START Records

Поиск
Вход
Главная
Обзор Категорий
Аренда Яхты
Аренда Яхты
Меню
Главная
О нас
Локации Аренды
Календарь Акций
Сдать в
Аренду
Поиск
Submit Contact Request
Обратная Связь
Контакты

END Records

Problem to work on.
Once the line containing "Локации Аренды" is found in the listing above, set down that line and every line after it, exactly.

Answer space.
Локации Аренды
Календарь Акций
Сдать в
Аренду
Поиск
Submit Contact Request
Обратная Связь
Контакты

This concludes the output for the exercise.